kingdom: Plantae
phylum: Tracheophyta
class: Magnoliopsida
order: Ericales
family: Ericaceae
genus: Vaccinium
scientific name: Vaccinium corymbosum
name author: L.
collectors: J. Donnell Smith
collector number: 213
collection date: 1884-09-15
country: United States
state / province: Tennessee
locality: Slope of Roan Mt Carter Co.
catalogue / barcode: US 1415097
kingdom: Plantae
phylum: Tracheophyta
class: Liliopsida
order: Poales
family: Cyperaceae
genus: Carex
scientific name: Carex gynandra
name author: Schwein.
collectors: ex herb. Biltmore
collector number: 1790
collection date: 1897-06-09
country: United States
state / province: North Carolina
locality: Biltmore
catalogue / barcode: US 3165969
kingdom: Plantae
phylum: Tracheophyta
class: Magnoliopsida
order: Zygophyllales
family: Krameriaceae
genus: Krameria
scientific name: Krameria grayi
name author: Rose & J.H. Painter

+++

BRIEF: Arrange the rows from the one containing "scientific name: Carex gynandra" through the one containing "family: Krameriaceae" as a two-column CSV with the headers field and value, giving each row its own line. Wrap each entry in double quotes and replace any line breaks inside an entry with spaces.

RESPONSE FOR THIS EXERCISE:
field,value
"scientific name:","Carex gynandra"
"name author:","Schwein."
"collectors:","ex herb. Biltmore"
"collector number:","1790"
"collection date:","1897-06-09"
"country:","United States"
"state / province:","North Carolina"
"locality:","Biltmore"
"catalogue / barcode:","US 3165969"
"kingdom:","Plantae"
"phylum:","Tracheophyta"
"class:","Magnoliopsida"
"order:","Zygophyllales"
"family:","Krameriaceae"